Menurut Edy, pemerintah harus tegas berkaitan dengan isthitoah, karena sangat berisiko kalau jemaah haji memiliki penyakit yang membahayakan kesehatannya. Sebab itu, pelaksaanan isthitoah harus melalui pemeriksaan kesehatan yang baik.
“Sehingga menurunkan angka kesakitan dan kematian jemaah haji Indonesia yang menjadi perhatian serius dari Pemerintah Arab Saudi,” sambungnya.

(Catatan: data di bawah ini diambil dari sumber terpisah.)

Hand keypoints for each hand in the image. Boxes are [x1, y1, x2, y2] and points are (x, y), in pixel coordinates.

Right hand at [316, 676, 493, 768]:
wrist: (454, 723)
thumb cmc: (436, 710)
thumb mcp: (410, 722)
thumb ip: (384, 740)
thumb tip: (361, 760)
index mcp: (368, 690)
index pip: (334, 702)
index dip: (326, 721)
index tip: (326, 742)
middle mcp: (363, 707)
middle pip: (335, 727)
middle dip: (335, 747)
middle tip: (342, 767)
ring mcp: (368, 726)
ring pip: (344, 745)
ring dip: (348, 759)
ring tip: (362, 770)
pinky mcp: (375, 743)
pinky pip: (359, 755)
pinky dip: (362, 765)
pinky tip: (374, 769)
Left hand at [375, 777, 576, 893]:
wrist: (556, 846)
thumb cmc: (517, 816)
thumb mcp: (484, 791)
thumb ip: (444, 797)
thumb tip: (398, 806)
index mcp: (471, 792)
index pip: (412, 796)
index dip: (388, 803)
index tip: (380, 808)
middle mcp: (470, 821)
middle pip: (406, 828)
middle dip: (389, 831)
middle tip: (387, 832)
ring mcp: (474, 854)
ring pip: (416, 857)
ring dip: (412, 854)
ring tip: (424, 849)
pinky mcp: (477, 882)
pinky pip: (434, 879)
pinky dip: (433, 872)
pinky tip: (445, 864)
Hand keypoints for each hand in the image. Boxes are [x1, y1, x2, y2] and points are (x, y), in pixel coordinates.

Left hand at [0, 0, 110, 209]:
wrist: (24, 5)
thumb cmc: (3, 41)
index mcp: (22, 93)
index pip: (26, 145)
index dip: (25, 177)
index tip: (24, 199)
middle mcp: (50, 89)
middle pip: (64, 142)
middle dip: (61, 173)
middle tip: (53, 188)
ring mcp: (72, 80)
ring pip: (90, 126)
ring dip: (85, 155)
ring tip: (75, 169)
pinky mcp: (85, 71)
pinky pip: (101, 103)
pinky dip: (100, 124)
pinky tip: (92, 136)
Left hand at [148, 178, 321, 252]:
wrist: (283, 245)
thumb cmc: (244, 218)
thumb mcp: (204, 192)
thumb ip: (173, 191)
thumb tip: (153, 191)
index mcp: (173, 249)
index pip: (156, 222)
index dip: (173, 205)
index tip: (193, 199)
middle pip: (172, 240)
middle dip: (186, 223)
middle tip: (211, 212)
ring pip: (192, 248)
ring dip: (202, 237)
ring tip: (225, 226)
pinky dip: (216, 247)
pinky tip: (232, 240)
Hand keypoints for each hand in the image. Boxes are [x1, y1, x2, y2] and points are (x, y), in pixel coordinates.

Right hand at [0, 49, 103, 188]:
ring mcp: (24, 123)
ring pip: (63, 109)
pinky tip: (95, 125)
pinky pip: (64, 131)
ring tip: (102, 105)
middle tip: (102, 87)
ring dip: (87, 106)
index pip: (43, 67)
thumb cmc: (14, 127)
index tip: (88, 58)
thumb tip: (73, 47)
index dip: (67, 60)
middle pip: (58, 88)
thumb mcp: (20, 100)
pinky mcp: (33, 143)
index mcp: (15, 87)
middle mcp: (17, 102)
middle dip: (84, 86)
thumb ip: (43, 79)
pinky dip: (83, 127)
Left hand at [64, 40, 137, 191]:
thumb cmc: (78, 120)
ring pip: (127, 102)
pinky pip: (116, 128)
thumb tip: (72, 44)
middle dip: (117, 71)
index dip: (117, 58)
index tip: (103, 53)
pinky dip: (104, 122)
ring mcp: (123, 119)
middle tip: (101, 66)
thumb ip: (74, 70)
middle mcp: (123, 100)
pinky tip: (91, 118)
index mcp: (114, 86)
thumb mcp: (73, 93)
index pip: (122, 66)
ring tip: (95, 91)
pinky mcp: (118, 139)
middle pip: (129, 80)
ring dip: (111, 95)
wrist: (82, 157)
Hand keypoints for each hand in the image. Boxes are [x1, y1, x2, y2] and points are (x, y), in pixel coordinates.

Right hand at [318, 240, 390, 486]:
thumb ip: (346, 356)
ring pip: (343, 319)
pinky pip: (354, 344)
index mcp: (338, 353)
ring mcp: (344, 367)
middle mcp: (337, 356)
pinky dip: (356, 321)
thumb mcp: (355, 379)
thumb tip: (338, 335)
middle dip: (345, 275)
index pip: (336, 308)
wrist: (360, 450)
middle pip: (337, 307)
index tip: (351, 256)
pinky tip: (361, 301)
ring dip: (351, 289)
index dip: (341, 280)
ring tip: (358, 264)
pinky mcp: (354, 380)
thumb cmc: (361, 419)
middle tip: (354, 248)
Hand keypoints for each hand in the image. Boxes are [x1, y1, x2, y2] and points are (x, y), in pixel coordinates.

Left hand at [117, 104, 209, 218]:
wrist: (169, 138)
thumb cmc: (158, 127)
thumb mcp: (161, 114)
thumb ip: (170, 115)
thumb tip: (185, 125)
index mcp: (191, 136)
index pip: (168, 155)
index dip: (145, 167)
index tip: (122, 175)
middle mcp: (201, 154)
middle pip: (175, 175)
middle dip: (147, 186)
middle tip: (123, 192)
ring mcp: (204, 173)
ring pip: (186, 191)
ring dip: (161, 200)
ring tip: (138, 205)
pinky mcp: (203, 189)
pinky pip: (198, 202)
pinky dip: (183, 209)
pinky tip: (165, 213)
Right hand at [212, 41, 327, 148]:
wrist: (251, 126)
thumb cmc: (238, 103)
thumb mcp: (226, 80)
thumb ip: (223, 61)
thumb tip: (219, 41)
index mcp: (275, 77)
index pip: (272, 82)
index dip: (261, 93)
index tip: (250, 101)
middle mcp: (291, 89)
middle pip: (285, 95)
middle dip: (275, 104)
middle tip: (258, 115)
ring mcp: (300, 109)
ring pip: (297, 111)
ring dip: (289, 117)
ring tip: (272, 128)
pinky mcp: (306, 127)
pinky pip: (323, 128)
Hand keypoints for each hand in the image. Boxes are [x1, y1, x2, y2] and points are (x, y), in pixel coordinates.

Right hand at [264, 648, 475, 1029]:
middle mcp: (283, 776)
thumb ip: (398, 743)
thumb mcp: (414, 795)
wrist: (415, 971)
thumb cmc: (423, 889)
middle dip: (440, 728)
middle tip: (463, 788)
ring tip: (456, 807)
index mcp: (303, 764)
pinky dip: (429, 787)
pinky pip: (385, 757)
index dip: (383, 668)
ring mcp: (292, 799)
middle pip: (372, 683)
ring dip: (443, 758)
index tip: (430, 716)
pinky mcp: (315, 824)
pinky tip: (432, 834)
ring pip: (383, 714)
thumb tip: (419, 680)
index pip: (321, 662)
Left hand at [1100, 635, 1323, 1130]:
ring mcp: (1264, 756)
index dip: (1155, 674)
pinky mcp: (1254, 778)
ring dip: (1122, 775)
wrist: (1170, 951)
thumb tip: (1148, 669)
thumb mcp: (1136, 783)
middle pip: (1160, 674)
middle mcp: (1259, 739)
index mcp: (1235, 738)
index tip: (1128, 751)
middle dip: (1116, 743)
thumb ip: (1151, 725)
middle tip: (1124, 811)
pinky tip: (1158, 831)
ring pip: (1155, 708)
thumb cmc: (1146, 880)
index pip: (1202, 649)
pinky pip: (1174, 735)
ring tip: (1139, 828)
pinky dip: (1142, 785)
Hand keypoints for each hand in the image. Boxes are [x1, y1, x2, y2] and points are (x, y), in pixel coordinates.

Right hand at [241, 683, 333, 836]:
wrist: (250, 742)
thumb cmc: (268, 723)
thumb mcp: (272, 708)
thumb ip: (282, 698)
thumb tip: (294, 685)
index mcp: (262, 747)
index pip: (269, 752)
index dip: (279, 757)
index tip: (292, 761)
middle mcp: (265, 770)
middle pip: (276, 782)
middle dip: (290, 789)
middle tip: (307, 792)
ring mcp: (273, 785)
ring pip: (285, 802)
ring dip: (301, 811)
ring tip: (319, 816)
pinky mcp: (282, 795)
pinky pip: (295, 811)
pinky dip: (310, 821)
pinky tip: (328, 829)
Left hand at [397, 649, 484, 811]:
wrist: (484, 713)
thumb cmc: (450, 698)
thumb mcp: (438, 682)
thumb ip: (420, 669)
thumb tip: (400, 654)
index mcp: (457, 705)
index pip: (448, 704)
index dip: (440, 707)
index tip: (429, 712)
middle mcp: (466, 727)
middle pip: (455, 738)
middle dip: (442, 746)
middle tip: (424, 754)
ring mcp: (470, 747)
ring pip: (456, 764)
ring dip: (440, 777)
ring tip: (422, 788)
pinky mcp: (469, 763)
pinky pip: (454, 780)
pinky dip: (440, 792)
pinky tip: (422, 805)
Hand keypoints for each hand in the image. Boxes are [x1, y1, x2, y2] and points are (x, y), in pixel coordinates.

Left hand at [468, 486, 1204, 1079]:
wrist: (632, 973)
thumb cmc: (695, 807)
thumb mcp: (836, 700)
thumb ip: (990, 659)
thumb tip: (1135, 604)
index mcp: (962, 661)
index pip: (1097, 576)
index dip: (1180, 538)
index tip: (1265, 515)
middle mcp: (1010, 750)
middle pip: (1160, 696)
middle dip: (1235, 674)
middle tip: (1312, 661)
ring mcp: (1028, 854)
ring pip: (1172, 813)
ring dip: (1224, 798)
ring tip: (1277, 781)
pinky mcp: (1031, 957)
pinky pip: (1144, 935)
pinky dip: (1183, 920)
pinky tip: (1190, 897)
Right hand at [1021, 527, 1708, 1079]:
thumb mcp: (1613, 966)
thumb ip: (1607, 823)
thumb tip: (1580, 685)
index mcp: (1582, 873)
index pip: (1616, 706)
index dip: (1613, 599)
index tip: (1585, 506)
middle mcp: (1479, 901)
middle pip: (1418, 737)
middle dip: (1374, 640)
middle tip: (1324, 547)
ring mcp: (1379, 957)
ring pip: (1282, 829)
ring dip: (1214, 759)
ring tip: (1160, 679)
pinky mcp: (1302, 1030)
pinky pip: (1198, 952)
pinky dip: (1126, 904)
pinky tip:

Berikutnya, Edy menerangkan, rekomendasi kedua, yaitu DPR RI meminta adanya perbaikan pelayanan tenaga kesehatan bagi jemaah selama menjalankan ibadah haji. Selain itu, tenaga kesehatan haji juga harus mengikuti serangkaian pelatihan dan memiliki pengalaman yang baik.
“Karena banyak tenaga kesehatan haji yang asal berangkat, sehingga malah ketika ada kasus dimana jemaah haji harus dirujuk atau butuh tindak lanjut, tampaknya bermasalah,” bebernya.
Edy melanjutkan, adapun rekomendasi ketiga, yakni DPR RI mengusulkan kepada pemerintah agar mengurus izin layanan kesehatan untuk jemaah haji di Makkah. Karena klinik kesehatan haji yang ada selama ini menggunakan gedung hotel yang sebetulnya tidak diizinkan Pemerintah Arab Saudi, sebab, dinilai tidak memenuhi persyaratan.
“Jadi, jangka menengah panjangnya, DPR RI mengusulkan ada rumah sakit khusus kesehatan haji Indonesia di Makkah sehingga bisa melayani jemaah haji Indonesia dengan baik,” jelasnya.
Edy yang juga sebagai Ketua Persatuan Perawat Nasional Indonesia (PPNI) mengingatkan calon jemaah haji dari Grobogan supaya rutin melakukan cek kesehatan, bangun pagi, berolahraga serta mengkonsumsi makanan yang bergizi.
“Yang masih merokok, segera kurangi, cek kesehatan rutin. Sehingga, ketika ada penyakit atau kendala bisa segera diobati. Ini agar bapak ibu semua sehat selama ibadah haji,” pungkasnya.